Pro-Abortion Protesters Storm Google Summit, Demand Removal of Pro-Life Groups From Search Results
Protesters stormed Google’s I/O Conference Tuesday amid technical developers and coding lectures, demanding Google strip pro-life groups from search results on abortion.
When women Google where they can get an abortion, pro-life pregnancy centers intending to give them support during times of crisis sometimes pop up as results. Protesters from progressive activist groups UltraViolet and CREDO Action regard these results as an abomination and interrupted Google’s 2018 I/O conference to demand the media platform remove “crisis pregnancy centers” from search results on abortion, according to Mercury News.
In addition to disrupting the keynote speaker, the protesters said they had a petition with up to 100,000 signatures they would deliver to Google after the conference concluded. They said they would have numerous signs across from Google headquarters reading, “Google, stop lying to women.
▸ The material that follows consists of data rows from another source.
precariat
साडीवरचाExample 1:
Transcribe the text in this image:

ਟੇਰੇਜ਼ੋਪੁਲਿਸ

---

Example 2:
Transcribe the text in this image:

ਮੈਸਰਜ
No to fake, anti-abortion clinics,” Mercury News reported.
“Millions of women rely on Google for honest, accurate information to find legitimate reproductive health care facilities,” UltraViolet co-founder Shaunna Thomas said, alleging that Google is luring pregnant women who want to abort to choose other options, Mercury News reported.
“According to NARAL’s research, using the search engine to find ‘abortion clinics’ led users to a crisis pregnancy center about 79 percent of the time,” freelance writer Robin Marty wrote Monday in Gizmodo. Marty explained how Google Maps is pointing women more frequently to pregnancy help centers than to abortion clinics.
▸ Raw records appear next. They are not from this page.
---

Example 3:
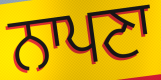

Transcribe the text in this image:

ਨਾਪਣਾ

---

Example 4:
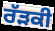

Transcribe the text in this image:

ਰੱੜਕੀ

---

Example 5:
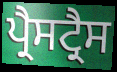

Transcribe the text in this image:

ਪ੍ਰੈਸਟ੍ਰੈਸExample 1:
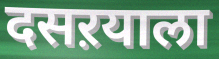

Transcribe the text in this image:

दसऱयाला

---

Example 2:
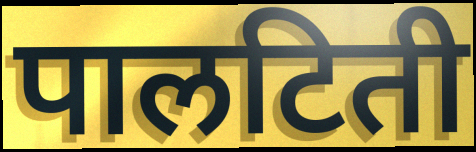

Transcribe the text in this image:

पालटिती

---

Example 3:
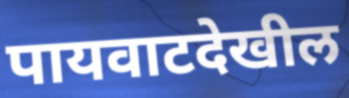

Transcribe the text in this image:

पायवाटदेखील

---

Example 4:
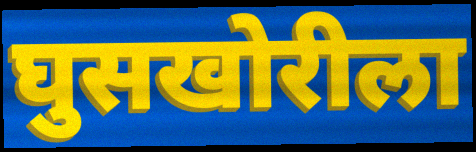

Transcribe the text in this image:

घुसखोरीला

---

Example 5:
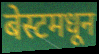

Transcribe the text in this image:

बेस्टमधूनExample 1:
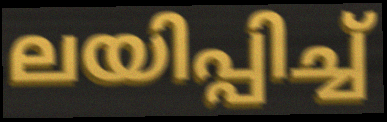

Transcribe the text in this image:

ലയിപ്പിച്ച്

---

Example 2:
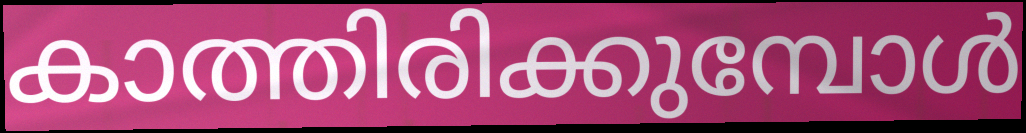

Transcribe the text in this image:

കാത്തിരിക്കുമ്പോൾ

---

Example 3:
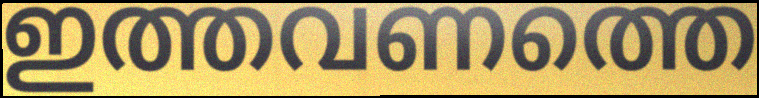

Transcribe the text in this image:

ഇത്തവണത്തെ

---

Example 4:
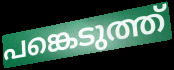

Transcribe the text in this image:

പങ്കെടുത്ത്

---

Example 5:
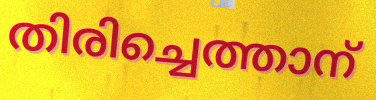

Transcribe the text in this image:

തിരിച്ചെത്താന്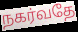
நகர்வதே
“It’s definitely a problem that [Google] should be aware of and address,” Molly Duane, staff attorney with the Center for Reproductive Rights, told The Guardian.
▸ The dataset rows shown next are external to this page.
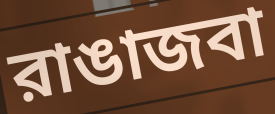
রাঙাজবা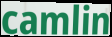
camlin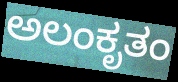
ಅಲಂಕೃತಂ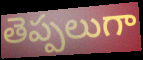
తెప్పలుగా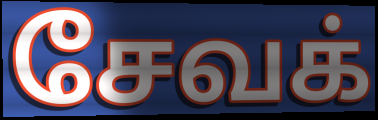
சேவக்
Google prioritizes actual feedback from clients, however, using Google My Business. More than 350,000 women in 2017 reached out to Option Line — a helpline run by Heartbeat International for pregnant women in crisis — marking the highest single-year number in the hotline’s 15-year history.
Fake clients writing false accounts of their experiences have complicated Google’s feedback mechanism. Google has removed more than 40 false reviews written about pregnancy centers.
Googling “pro-life organizations,” however, also doesn’t always give a reliable list of organizations that advocate for and work to protect life. Planned Parenthood has even appeared as the first result in a Google search for pro-life groups.
“We strive for business results that are relevant, accurate and help users find what they’re looking for. At the same time, we have robust policies in place against misleading and misrepresentative ads,” Google told Mercury News in a statement. “We actively enforce those policies.”
There are 2,750 pro-life pregnancy centers in the United States as of 2015, while there are 788 abortion clinics in the U.S. as of 2014.